- Developer(s): Take-Two Interactive
- Publisher(s): Take-Two Publishing
- Platform(s): Amiga, CD32, MS-DOS
- Release: September 1994
- Genre(s): Space combat simulation
- Mode(s): Single player

= Star Crusader =

1994 video game

Star Crusader is a space combat simulation released in 1994 by Take-Two Interactive. In 1995, a CD-ROM "Talkie" version was released.

==Story==
The player assumes the role of Roman Alexandria, a crack pilot for the Gorene Empire in their conquest to assume control of the Ascalon Rift. The five races native to the Rift, previously enemies, join forces to resist the Gorene expansion and as Roman Alexandria, you are confronted with an ethical dilemma in deciding which side to fight for.

==Gameplay==
As wing leader, the player assigns pilots to primary and secondary missions. Secondary missions consist of gathering equipment, conquering/protecting territory, or rescuing pilots. Additionally, pilots can be assigned to flight school to receive new recruits. Wingmen have their own skill sets indicating how good they are at flying, shooting, and following orders. The player gives orders to wingmen to attack, disable a target, or escape from battle.

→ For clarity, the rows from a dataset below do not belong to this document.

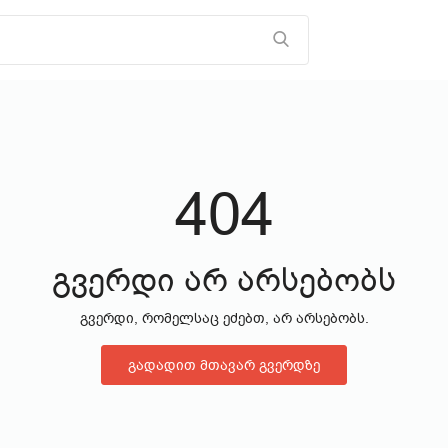
404
გვერდი არ არსებობს
გვერდი, რომელსაც ეძებთ, არ არსებობს.
გადადით მთავარ გვერდზე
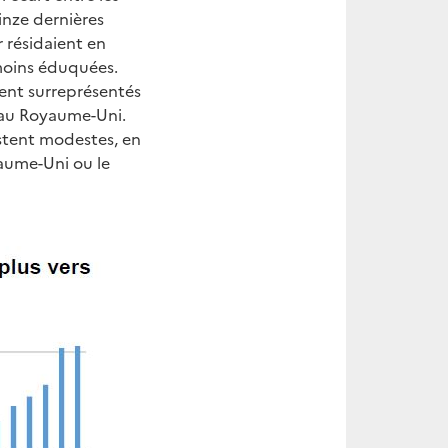
inze dernières
 résidaient en
moins éduquées.
ment surreprésentés
 au Royaume-Uni.
estent modestes, en
yaume-Uni ou le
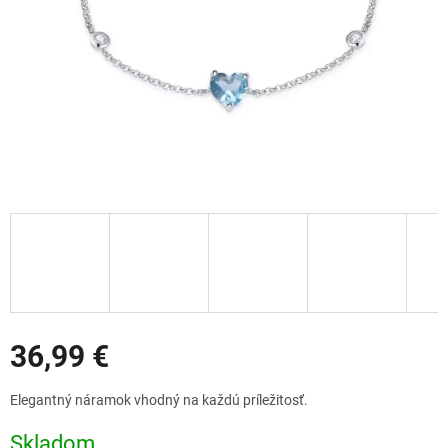
Zľavy
36,99 €
Jednotková
Elegantný náramok vhodný na každú príležitosť.
cena:
Skladom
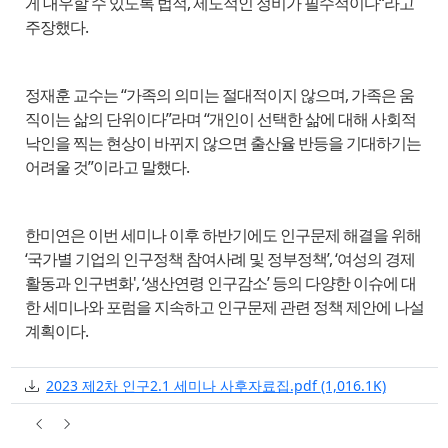
게 대우할 수 있도록 법적, 제도적인 정비가 필수적이다“라고
주장했다.
정재훈 교수는 “가족의 의미는 절대적이지 않으며, 가족은 움
직이는 삶의 단위이다”라며 “개인이 선택한 삶에 대해 사회적
낙인을 찍는 현상이 바뀌지 않으면 출산율 반등을 기대하기는
어려울 것”이라고 말했다.
한미연은 이번 세미나 이후 하반기에도 인구문제 해결을 위해
‘국가별 기업의 인구정책 참여사례 및 정부정책’, ‘여성의 경제
활동과 인구변화', ‘생산연령 인구감소’ 등의 다양한 이슈에 대
한 세미나와 포럼을 지속하고 인구문제 관련 정책 제안에 나설
계획이다.
첨부
파일크기
2023 제2차 인구2.1 세미나 사후자료집.pdf
(1,016.1K)
등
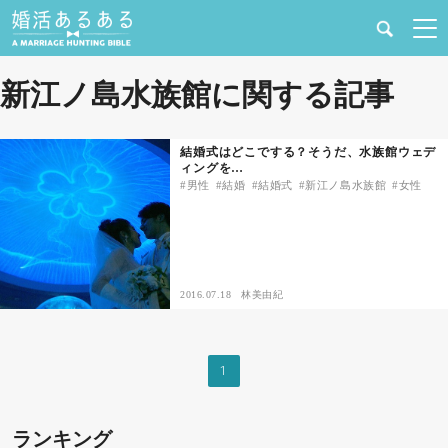
健康
新江ノ島水族館に関する記事
婚活と結婚
結婚式はどこでする？そうだ、水族館ウェデ
ィングを…
恋愛の悩み
男性
結婚
結婚式
新江ノ島水族館
女性
出会い
合コン・街コン
2016.07.18
林美由紀
マッチングアプリ
1
結婚相談所
ランキング
あるある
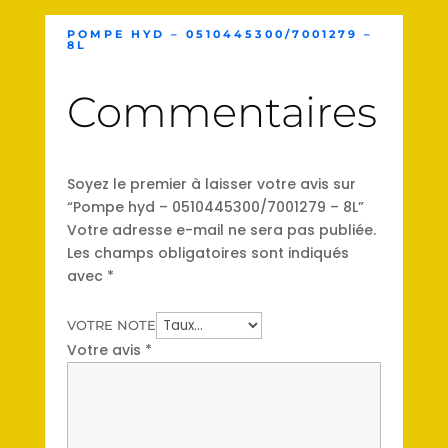
POMPE HYD – 0510445300/7001279 –
8L
Commentaires
Soyez le premier à laisser votre avis sur
“Pompe hyd – 0510445300/7001279 – 8L”
Votre adresse e-mail ne sera pas publiée.
Les champs obligatoires sont indiqués
avec
*
VOTRE NOTE
Votre avis
*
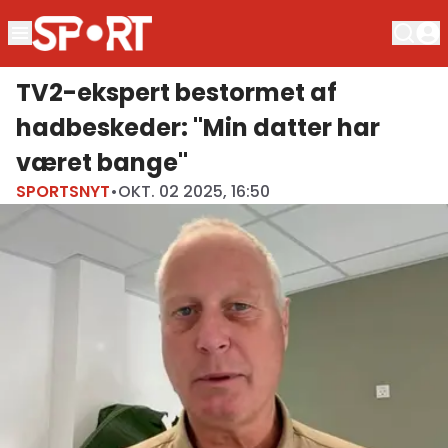
TV2-ekspert bestormet af
hadbeskeder: "Min datter har
været bange"
SPORTSNYT
•
OKT. 02 2025, 16:50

Missions consist of destroying particular objectives, capturing ships, or performing reconnaissance. A special stealth ship is used for said recon missions. Fighters come in two varieties: quick and maneuverable attack fighters and slow, but heavily armed strike fighters. During combat, pilots fight against these two types of fighters as well as capital ships and bases. All craft are armed with laser cannons, but each race developed its own special secondary weapons such as plasma torpedoes and vector cannons on Tancred fighters.

==Reception==
Reviewing the original DOS version, a critic for Next Generation remarked that Star Crusader is lacking in originality, but praised it for having gameplay with all the depth of Wing Commander III: Heart of the Tiger and considerably less "fluff", thus making the game accessible to the many players who either do not have PCs powerful enough to run Wing Commander III or simply have no interest in that game's cinematic elements.